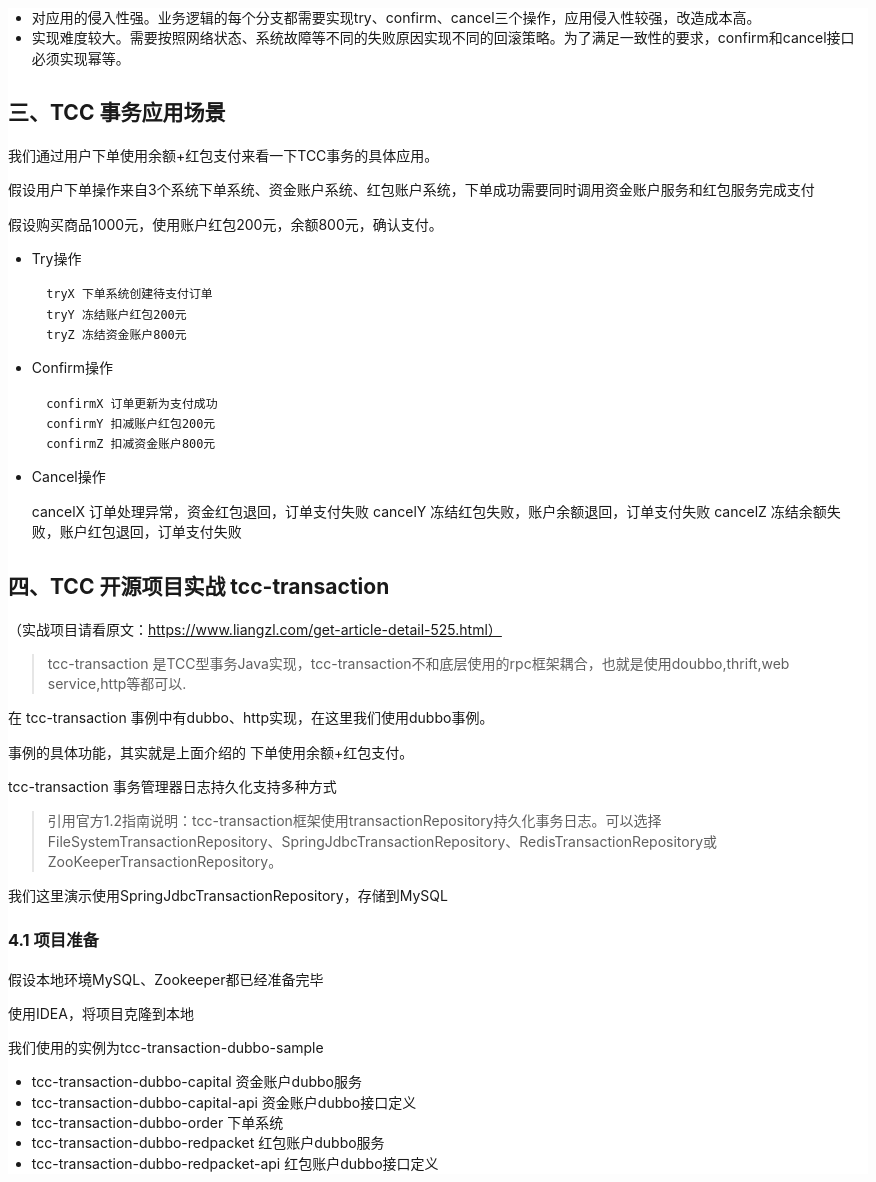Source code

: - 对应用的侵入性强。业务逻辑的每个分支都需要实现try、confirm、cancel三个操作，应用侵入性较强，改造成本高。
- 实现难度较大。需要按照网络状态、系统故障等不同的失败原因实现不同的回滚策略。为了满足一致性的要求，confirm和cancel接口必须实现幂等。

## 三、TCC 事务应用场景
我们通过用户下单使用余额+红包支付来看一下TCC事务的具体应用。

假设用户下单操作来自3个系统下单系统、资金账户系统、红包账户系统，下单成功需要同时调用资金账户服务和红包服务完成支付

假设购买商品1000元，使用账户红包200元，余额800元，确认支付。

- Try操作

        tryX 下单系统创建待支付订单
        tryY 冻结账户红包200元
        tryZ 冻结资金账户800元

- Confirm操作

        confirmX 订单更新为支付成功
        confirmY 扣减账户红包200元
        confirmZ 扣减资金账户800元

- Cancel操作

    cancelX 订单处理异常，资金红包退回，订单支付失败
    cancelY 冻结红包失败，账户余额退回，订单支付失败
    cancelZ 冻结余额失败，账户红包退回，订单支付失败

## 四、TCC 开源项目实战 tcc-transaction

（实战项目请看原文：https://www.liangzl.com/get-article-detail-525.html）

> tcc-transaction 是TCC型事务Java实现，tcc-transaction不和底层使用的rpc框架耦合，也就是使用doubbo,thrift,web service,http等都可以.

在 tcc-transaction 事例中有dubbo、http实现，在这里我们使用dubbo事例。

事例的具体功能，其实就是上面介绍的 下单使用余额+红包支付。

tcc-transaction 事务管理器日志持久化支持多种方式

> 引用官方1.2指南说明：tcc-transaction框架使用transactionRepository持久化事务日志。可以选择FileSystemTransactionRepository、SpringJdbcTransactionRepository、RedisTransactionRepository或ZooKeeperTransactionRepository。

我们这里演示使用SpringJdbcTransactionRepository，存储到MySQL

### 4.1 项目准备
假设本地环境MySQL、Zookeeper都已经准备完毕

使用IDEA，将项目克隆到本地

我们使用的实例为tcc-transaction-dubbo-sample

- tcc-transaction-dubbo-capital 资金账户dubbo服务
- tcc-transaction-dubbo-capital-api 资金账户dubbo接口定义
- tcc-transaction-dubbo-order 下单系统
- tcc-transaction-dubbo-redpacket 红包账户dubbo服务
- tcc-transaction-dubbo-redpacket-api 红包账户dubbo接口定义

# Task brief:
Give back the material word for word, leaving out its pictures.

# Answer:
Source code

: - 对应用的侵入性强。业务逻辑的每个分支都需要实现try、confirm、cancel三个操作，应用侵入性较强，改造成本高。
- 实现难度较大。需要按照网络状态、系统故障等不同的失败原因实现不同的回滚策略。为了满足一致性的要求，confirm和cancel接口必须实现幂等。

## 三、TCC 事务应用场景
我们通过用户下单使用余额+红包支付来看一下TCC事务的具体应用。

假设用户下单操作来自3个系统下单系统、资金账户系统、红包账户系统，下单成功需要同时调用资金账户服务和红包服务完成支付

假设购买商品1000元，使用账户红包200元，余额800元，确认支付。

- Try操作

        tryX 下单系统创建待支付订单
        tryY 冻结账户红包200元
        tryZ 冻结资金账户800元

- Confirm操作

        confirmX 订单更新为支付成功
        confirmY 扣减账户红包200元
        confirmZ 扣减资金账户800元

- Cancel操作

    cancelX 订单处理异常，资金红包退回，订单支付失败
    cancelY 冻结红包失败，账户余额退回，订单支付失败
    cancelZ 冻结余额失败，账户红包退回，订单支付失败

## 四、TCC 开源项目实战 tcc-transaction

（实战项目请看原文：https://www.liangzl.com/get-article-detail-525.html）

> tcc-transaction 是TCC型事务Java实现，tcc-transaction不和底层使用的rpc框架耦合，也就是使用doubbo,thrift,web service,http等都可以.

在 tcc-transaction 事例中有dubbo、http实现，在这里我们使用dubbo事例。

事例的具体功能，其实就是上面介绍的 下单使用余额+红包支付。

tcc-transaction 事务管理器日志持久化支持多种方式

> 引用官方1.2指南说明：tcc-transaction框架使用transactionRepository持久化事务日志。可以选择FileSystemTransactionRepository、SpringJdbcTransactionRepository、RedisTransactionRepository或ZooKeeperTransactionRepository。

我们这里演示使用SpringJdbcTransactionRepository，存储到MySQL

### 4.1 项目准备
假设本地环境MySQL、Zookeeper都已经准备完毕

使用IDEA，将项目克隆到本地

我们使用的实例为tcc-transaction-dubbo-sample

- tcc-transaction-dubbo-capital 资金账户dubbo服务
- tcc-transaction-dubbo-capital-api 资金账户dubbo接口定义
- tcc-transaction-dubbo-order 下单系统
- tcc-transaction-dubbo-redpacket 红包账户dubbo服务
- tcc-transaction-dubbo-redpacket-api 红包账户dubbo接口定义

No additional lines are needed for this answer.